Hello! I have a question...I have seen sidecaps and peaked caps buttons ans sometimes I see regimental buttons, but in others just the british army coat of arms...so I was wondering...wich is the criteria in using regimental or army buttons?? Thank you!

colin 17 04-03-21 10:47 AM

Buttons
 
Most infantry regiments pre WWI had the standard coat of arms buttons for ORs, Officers had Regimental buttons. Full dress came out again after the war and some regiments used regimental buttons at that time but I am unsure of when as it is after my period of study.

Colin

Trubia26 04-03-21 02:13 PM

So the general rule is regimental buttons only for officers, right?

Borderer 04-03-21 02:47 PM

3 Attachment(s)
Scottish Regiments did not have headdress buttons because a Glengarry, TOS for example, did not support a button. However, like the rest of the Army we adopted the wearing of the General Service Pattern Button when the order was received in 1871 for a universal button to be worn on uniforms, this was done as cost saving exercise by War Office, to save manufacturing of different pattern buttons for all of the regiments of the British Army. Moreover, this turned out to be a foolish move, as a few years later 1874 that collar badges were introduced on the uniforms, regiments trying to keep their identity on the uniform having lost the button, this turned out to be a lot more expensive and troublesome, with the various different designs as one can imagen the cost well out weight the cost of some buttons, in the long run as it turned out.

The introduction of the general service buttons was not popular. That said, the regimental button never really disappeared altogether, it continued to be worn by some units in parade dress. However, with khaki, rather than scarlet, now being the universal colour of active service uniform across the British Army, there was demand for more regimental identification on uniforms, over and above collar badges, simply because these items, in some locations and climates where the British soldier was called to serve, were inappropriate and could not be worn.

After the First World War, soldiers were permitted to purchase a blue patrol jacket, for use when walking out. The jacket had to be of the regulation pattern, cut away for Scottish soldiers, and regimental buttons were worn by soldiers on this jacket, for unit identification.

The regimental button never really disappeared from the uniform of the British soldier, the array of examples in books and on the marked is testament to that. The humble regimental button is as important as the regimental cap badge, both of which, when worn by the soldier on his uniform, add a sense of splendour to an otherwise drab, no-frills khaki uniform.

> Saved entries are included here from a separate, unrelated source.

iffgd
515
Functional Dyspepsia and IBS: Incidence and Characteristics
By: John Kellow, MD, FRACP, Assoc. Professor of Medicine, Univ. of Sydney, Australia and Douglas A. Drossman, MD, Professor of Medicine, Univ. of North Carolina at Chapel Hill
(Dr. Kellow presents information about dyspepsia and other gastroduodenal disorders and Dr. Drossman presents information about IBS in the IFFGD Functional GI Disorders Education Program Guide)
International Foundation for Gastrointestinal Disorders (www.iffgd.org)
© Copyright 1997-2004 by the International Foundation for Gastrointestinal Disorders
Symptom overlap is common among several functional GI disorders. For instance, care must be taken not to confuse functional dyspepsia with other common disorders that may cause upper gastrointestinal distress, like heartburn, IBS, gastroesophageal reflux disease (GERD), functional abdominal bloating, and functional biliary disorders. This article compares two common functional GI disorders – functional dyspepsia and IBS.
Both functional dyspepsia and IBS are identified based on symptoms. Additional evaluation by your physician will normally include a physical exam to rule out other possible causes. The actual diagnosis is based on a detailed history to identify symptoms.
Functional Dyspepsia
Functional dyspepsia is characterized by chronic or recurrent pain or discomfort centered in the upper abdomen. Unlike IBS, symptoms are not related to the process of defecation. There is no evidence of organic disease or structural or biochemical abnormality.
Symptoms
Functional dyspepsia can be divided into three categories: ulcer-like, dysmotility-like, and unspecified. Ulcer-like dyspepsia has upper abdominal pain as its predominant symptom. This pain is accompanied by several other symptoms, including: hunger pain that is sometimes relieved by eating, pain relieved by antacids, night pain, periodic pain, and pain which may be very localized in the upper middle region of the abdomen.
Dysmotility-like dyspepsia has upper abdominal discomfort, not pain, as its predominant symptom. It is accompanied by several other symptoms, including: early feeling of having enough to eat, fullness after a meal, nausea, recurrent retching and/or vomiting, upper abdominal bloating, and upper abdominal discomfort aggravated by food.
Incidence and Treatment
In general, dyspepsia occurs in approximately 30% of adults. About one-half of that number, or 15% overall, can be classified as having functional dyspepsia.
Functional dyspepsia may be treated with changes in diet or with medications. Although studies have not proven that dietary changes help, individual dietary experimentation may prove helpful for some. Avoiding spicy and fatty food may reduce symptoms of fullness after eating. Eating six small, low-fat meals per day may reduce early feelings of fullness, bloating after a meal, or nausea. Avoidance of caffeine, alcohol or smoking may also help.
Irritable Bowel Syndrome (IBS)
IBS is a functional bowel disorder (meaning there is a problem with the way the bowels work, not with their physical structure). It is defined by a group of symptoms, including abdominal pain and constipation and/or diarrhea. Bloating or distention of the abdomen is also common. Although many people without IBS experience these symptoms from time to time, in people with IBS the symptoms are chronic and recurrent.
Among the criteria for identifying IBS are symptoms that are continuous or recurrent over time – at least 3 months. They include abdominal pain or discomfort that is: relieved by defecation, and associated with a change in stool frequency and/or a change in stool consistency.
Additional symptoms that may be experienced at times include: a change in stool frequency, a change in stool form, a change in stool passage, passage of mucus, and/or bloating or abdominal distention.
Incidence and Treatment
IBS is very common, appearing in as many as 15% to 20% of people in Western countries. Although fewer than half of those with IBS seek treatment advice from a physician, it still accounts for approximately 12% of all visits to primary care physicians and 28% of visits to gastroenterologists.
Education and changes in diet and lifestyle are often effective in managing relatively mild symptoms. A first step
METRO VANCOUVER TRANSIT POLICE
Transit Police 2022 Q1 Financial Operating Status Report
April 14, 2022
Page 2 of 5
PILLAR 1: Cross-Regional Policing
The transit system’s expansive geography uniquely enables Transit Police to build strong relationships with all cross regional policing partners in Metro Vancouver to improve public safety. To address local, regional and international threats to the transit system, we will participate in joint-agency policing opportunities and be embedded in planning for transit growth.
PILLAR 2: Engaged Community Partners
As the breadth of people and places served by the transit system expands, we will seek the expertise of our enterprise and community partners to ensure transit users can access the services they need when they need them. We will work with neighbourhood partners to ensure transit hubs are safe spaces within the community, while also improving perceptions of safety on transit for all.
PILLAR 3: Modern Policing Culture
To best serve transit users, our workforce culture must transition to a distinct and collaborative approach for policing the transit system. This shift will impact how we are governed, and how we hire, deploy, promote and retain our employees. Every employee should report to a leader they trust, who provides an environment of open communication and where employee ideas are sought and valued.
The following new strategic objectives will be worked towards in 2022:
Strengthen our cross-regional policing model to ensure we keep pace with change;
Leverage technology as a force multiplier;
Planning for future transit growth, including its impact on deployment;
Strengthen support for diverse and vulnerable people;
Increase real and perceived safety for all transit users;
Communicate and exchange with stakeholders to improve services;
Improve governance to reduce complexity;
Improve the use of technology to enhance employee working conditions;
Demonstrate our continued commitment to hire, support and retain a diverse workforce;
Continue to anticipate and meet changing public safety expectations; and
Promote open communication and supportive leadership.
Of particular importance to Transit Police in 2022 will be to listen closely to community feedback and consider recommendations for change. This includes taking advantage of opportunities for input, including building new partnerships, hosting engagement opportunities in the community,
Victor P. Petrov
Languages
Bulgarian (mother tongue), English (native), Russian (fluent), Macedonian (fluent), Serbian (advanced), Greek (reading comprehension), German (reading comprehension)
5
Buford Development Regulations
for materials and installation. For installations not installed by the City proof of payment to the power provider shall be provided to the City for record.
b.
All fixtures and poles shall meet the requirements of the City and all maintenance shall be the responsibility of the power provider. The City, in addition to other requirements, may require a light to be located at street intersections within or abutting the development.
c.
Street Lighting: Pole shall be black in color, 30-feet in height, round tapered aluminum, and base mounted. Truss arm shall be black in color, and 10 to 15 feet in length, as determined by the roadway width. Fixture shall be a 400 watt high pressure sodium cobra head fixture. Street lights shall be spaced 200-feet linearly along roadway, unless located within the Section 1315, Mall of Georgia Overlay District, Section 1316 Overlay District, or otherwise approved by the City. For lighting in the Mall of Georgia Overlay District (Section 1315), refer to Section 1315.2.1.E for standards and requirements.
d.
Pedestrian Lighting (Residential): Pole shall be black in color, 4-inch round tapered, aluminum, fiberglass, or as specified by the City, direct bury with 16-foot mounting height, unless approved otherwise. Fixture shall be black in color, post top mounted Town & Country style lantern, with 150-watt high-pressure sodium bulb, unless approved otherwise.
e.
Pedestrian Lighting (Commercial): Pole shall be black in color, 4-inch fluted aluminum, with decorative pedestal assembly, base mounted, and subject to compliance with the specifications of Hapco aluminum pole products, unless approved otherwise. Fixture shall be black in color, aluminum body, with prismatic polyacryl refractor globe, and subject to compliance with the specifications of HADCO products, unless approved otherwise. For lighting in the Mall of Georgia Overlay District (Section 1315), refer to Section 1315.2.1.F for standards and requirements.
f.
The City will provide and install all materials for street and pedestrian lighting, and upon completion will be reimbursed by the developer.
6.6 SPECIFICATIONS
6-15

1. Officers Gilt Button The King's Own Borderers 1837-1881. 2. OR's Brass Button The King's Own Borderers 1837-1881. 3. OR's Brass Button King's Own Scottish Borderers 1901-1952

PS. When I was in the Infantry Junior Leader Battalion at Oswestry we did have small GSB on the side of our Forage Caps in Brass which required cleaning, worn all the Juniors of 54 regiments represented at the time.
Best
Hiram

Trubia26 04-03-21 08:49 PM

Reallt interesting Hiram, thank you!